## List of tasks
a) Repeat the collected data entries line for line, beginning with their very first line and stopping after the line that contains "Safety and expertise", with both of those lines included.
b) Write what comes next in the passage on the Android app's anti-analysis native library, picking up right after its final sentence.

## Text passage
*** Begin section ***

Each of the encrypted arrays decrypts to a string. Before-and-after samples of the encrypted bytes and the decrypted bytes at 0x9480 are shown in Figures 3 and 4. The bytes were decrypted using the IDAPython decryption script described in the Appendix.
Within the decrypted strings of the ELF, we see the names of the native functions defined in the Java code at the following locations in the ELF file:
Now that these strings are decrypted, we can see which subroutines in the ELF are called when the native function is called from the APK. Table 2 shows the native functions defined for this sample in the anti-analysis ELF.
Native function name | Native subroutine address | Signature | Human-readable signature |
vxeg | 0x30D4 | ([Ljava/lang/Object;)I | public native int vxeg(Object[] p0); |
quaqrd | 0x4814 | (I)Ljava/lang/String; | public static native String quaqrd(int p0); |
ixkjwu | ---- | ([Ljava/lang/Object;)Ljava/lang/Object; | public native Object ixkjwu(Object[] p0); |
The Java-declared native method that has the same signature as vxeg has in this sample (([Ljava/lang/Object;)I), is responsible for doing all of the run-time environment checks described in the next section. In each sample, this function is named differently due to the automatic obfuscator run on the Java code, but it always has this signature. For clarity, the rest of this paper will refer to the native subroutine that performs all of the run-time checks as vxeg().
The Java-declared native method that has the same signature as quarqrd has in this sample ((I)Ljava/lang/String;) returns a string from an array. The argument to the method is the index into the array and the address of the array is hard coded into the native subroutine. The strings in this array are decrypted by the decryption function described above.
Via static reverse engineering, I did not determine the native subroutine corresponding to the ixkjwu method. In the Java code, the ixkjwu method is only called in one place and is only called based on the value of a variable. It is possible that this method is never called based on the value of that variable and thus the ixkjwu native subroutine does not exist.
vxeg and quarqrd are registered with the RegisterNatives JNI method at 0x2B60 in this sample. The array at 0x9048 is used for this call to RegisterNatives. It includes the native method name, signature, and pointer to the native subroutine as shown below. The code at 0x2B42, prior to the call to RegisterNatives, shows that this subroutine can support the following array entries for three native methods instead of the two that exist in this instance.
0x9048: Pointer to vxeg string
0x904C: Pointer to vxeg signature string
0x9050: 0x30D5 (Pointer to subroutine)
0x9054: Pointer to quarqrd string
0x9058: Pointer to quarqrd signature string
0x905C: 0x4815 (Pointer to subroutine)
The rest of this paper will focus on the functionality found in vxeg() because it contains the anti-analysis run-time environment checks.
The Java classes associated with WeddingCake in the APK define three native functions in the Java code. In this sample vxeg()performs all of the run-time environment checks prior to performing the hidden behaviour. This function performs more than 45 different run-time checks. They can be grouped as follows:
If the library detects any of the conditions outlined in this section, the Linux exit(0) function is called, which terminates the Android application [8]. The application stops running if any of the 45+ environment checks fail.

*** End section ***

(Collected data)
*** Begin section ***

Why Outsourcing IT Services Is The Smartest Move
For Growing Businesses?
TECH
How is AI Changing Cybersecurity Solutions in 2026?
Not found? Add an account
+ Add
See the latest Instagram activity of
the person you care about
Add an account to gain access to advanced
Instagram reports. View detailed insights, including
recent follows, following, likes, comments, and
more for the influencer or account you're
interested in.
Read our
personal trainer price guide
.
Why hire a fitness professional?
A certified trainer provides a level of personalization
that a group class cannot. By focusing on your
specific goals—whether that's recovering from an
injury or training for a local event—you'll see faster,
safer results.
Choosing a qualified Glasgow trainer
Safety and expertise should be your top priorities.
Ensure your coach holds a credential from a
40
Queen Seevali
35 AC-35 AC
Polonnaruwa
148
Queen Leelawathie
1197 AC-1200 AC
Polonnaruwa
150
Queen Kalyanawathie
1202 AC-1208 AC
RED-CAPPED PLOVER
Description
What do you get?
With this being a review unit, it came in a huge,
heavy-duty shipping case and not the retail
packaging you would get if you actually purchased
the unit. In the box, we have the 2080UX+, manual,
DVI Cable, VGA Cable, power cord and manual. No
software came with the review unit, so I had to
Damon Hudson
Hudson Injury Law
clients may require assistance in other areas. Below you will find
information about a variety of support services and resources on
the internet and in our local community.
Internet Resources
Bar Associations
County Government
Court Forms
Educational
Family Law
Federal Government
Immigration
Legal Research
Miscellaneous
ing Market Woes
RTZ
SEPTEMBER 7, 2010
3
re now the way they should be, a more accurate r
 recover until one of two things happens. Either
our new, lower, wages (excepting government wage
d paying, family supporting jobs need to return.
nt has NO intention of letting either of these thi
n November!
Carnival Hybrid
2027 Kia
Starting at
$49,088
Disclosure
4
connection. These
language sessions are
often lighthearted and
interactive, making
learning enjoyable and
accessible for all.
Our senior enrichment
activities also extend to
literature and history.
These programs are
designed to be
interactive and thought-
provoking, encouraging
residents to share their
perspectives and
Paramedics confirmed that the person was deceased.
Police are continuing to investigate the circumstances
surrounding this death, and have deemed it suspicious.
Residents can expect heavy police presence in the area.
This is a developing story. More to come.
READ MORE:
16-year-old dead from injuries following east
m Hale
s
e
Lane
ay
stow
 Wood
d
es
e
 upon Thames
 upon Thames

*** End section ***

## Task-by-task outputs
a)
Why Outsourcing IT Services Is The Smartest Move
For Growing Businesses?
TECH
How is AI Changing Cybersecurity Solutions in 2026?
Not found? Add an account
+ Add
See the latest Instagram activity of
the person you care about
Add an account to gain access to advanced
Instagram reports. View detailed insights, including
recent follows, following, likes, comments, and
more for the influencer or account you're
interested in.
Read our
personal trainer price guide
.
Why hire a fitness professional?
A certified trainer provides a level of personalization
that a group class cannot. By focusing on your
specific goals—whether that's recovering from an
injury or training for a local event—you'll see faster,
safer results.
Choosing a qualified Glasgow trainer
Safety and expertise should be your top priorities.

b)
The vxeg() subroutine begins by checking the values of the listed system properties. The system_property_get() function is used to get the value of each system property checked. The code checks if the value matches the listed value for each property. If any one of the system properties matches the listed value, the Android application exits. Table 3 lists each of the system properties that is checked and the value which will trigger an exit.
System property checked | Value(s) that trigger exit |
init.svc.gce_fs_monitor | running |
init.svc.dumpeventlog | running |
init.svc.dumpipclog | running |
init.svc.dumplogcat | running |
init.svc.dumplogcat-efs | running |
init.svc.filemon | running |
ro.hardware.virtual_device | gce_x86 |
ro.kernel.androidboot.hardware | gce_x86 |
ro.hardware.virtual_device | gce_x86 |
ro.boot.hardware | gce_x86 |
ro.boot.selinux | disable |
ro.factorytest | true, 1, y |
ro.kernel.android.checkjni | true, 1, y |
ro.hardware.virtual_device | vbox86 |
ro.kernel.androidboot.hardware | vbox86 |
ro.hardware | vbox86 |
ro.boot.hardware | vbox86 |
ro.build.product | google_sdk |
ro.build.product | Droid4x |
ro.build.product | sdk_x86 |
ro.build.product | sdk_google |
ro.build.product | vbox86p |
ro.product.manufacturer | Genymotion |
ro.product.brand | generic |
ro.product.brand | generic_x86 |
ro.product.device | generic |
ro.product.device | generic_x86 |
ro.product.device | generic_x86_x64 |
ro.product.device | Droid4x |
ro.product.device | vbox86p |
ro.kernel.androidboot.hardware | goldfish |
ro.hardware | goldfish |
ro.boot.hardware | goldfish |
ro.hardware.audio.primary | goldfish |
ro.kernel.androidboot.hardware | ranchu |
ro.hardware | ranchu |
ro.boot.hardware | ranchu |
The anti-analysis library also checks if any of five system properties exist on the device using the system_property_find() function. If any of these five system properties exist, the Android application exits. The properties that the library searches for are listed in Table 4. The presence of any of these properties usually indicates that the application is running on an emulator.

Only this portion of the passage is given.